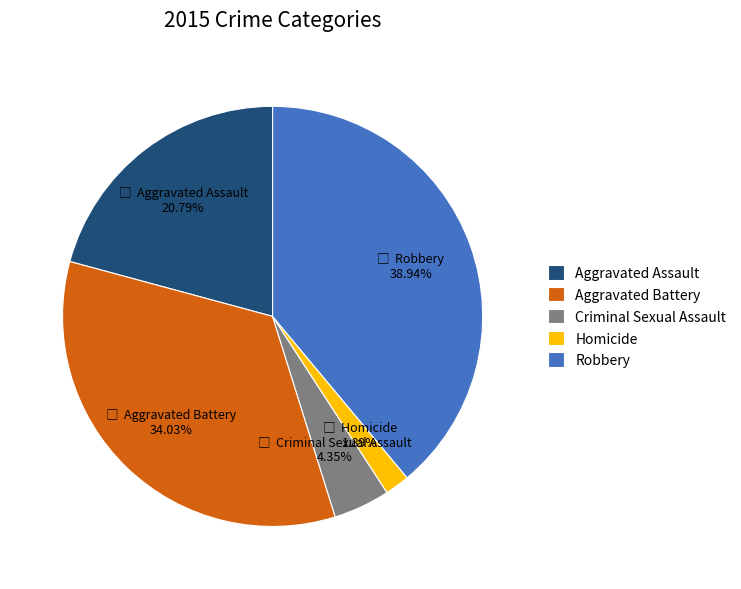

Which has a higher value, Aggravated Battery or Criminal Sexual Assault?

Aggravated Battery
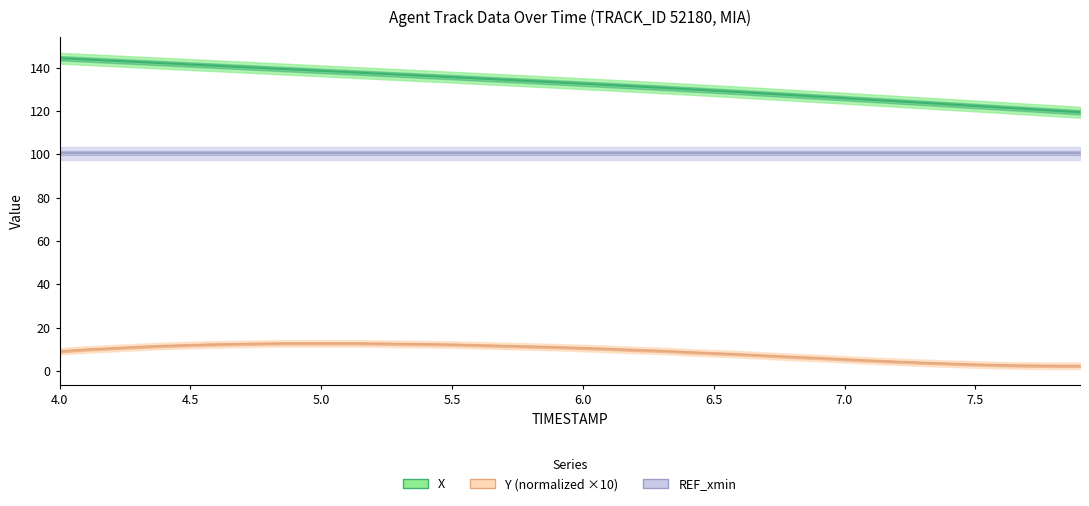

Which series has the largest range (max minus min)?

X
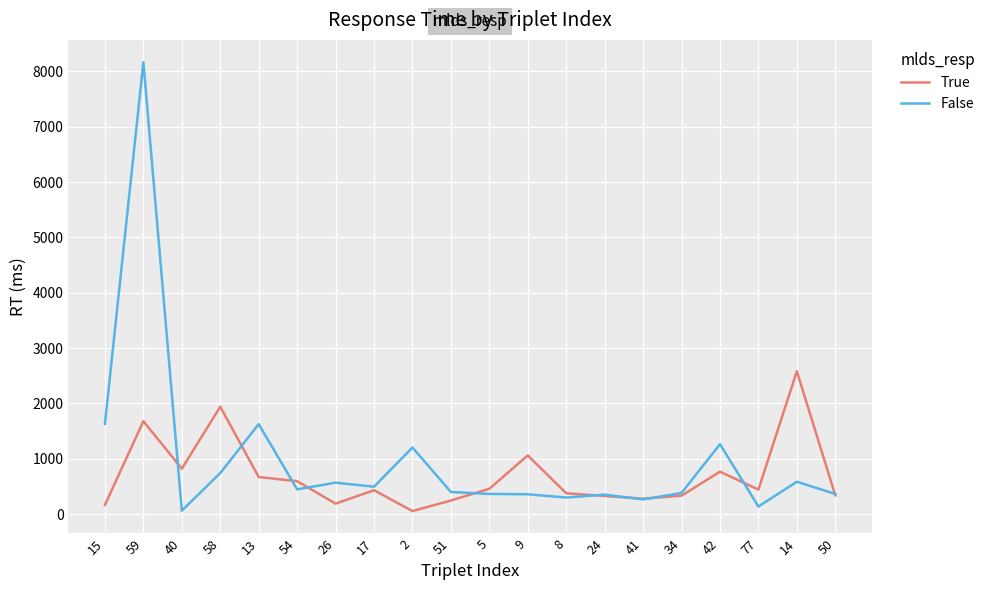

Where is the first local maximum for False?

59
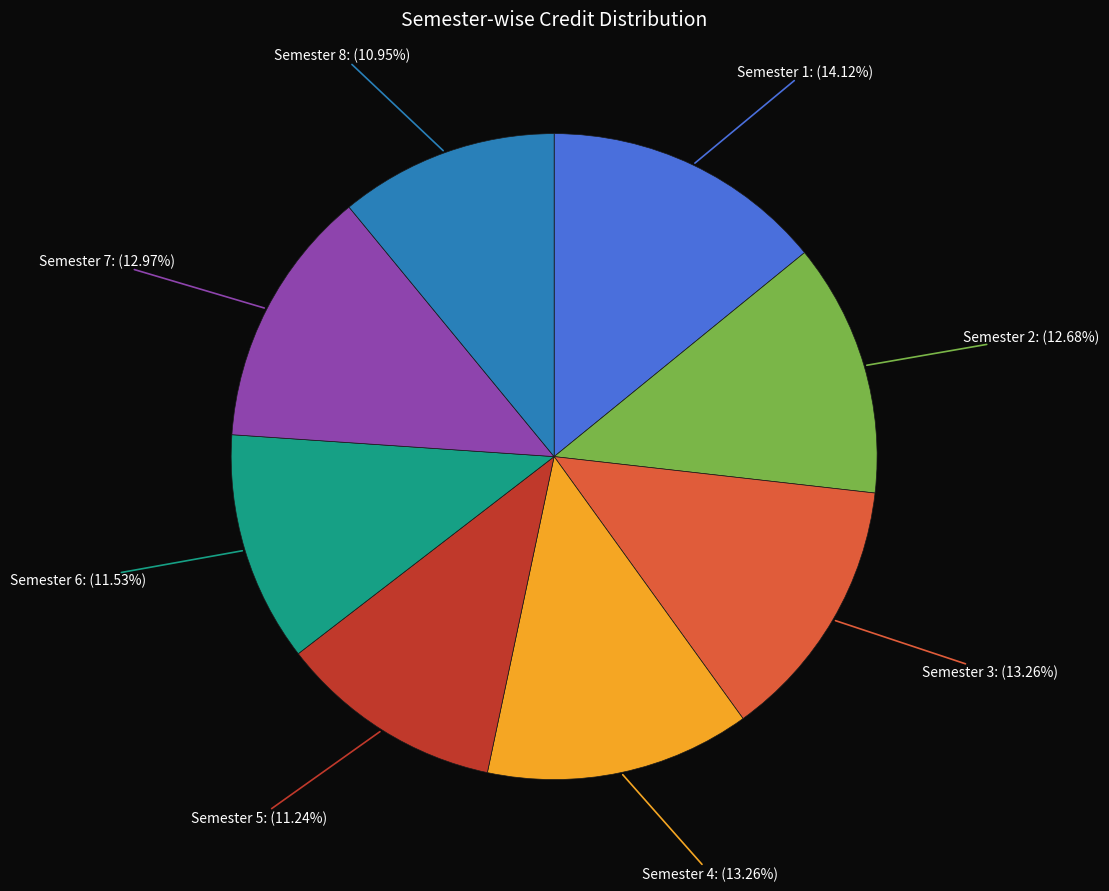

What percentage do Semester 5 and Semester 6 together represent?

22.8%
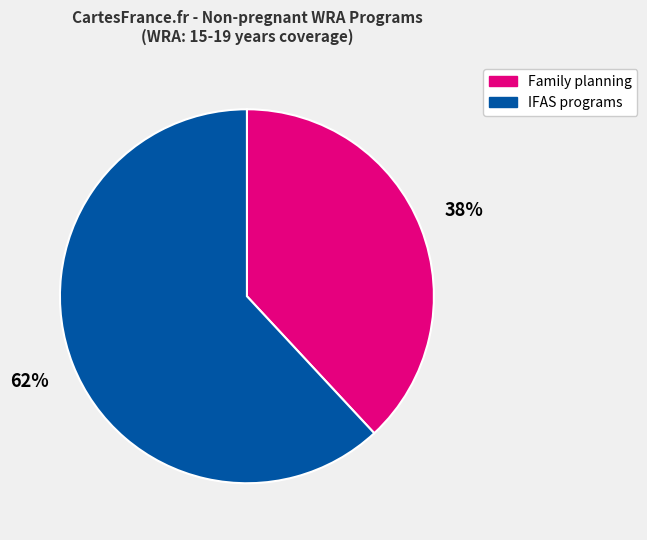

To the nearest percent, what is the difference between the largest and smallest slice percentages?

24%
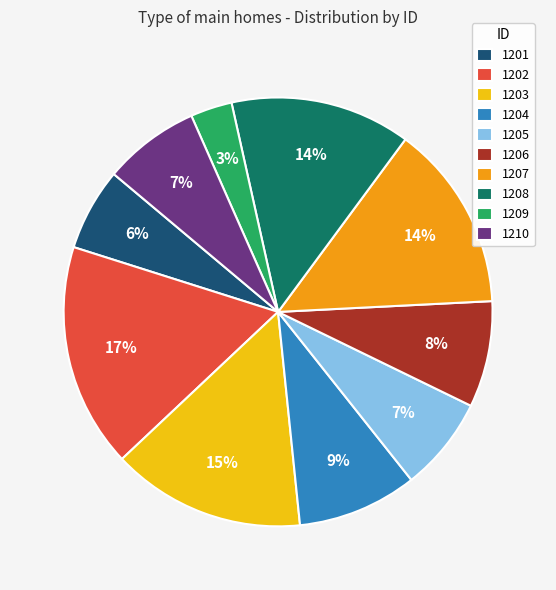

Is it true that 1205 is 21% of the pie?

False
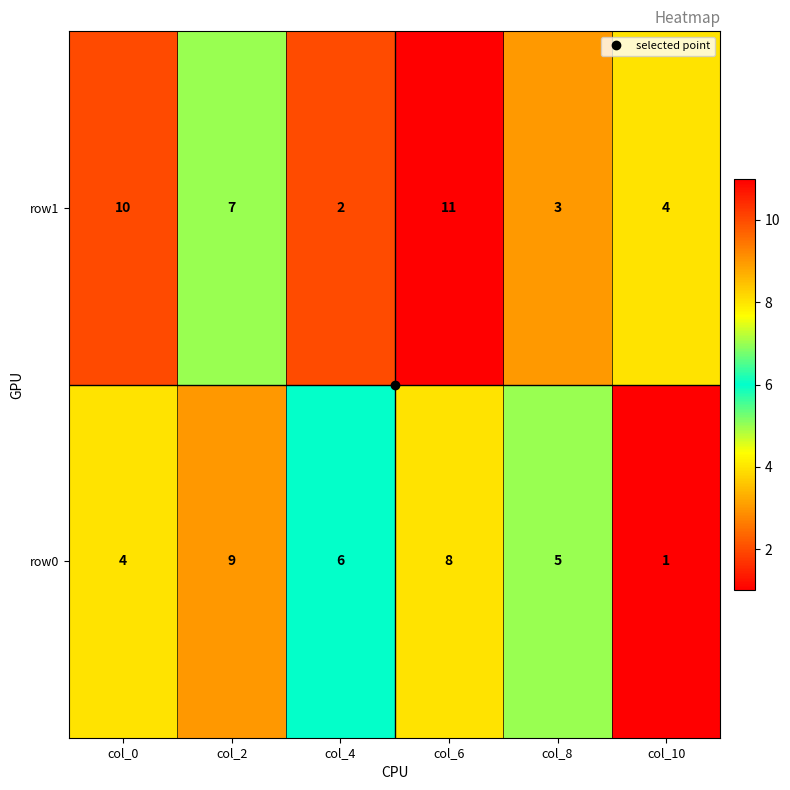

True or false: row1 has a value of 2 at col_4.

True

- **Work to be completed**:
Copy every line of the material above word for word, leaving out the pictures.

- **Written response**:
Which has a higher value, Aggravated Battery or Criminal Sexual Assault?

Aggravated Battery

Which series has the largest range (max minus min)?

X

Where is the first local maximum for False?

59

What percentage do Semester 5 and Semester 6 together represent?

22.8%

To the nearest percent, what is the difference between the largest and smallest slice percentages?

24%

Is it true that 1205 is 21% of the pie?

False

True or false: row1 has a value of 2 at col_4.

True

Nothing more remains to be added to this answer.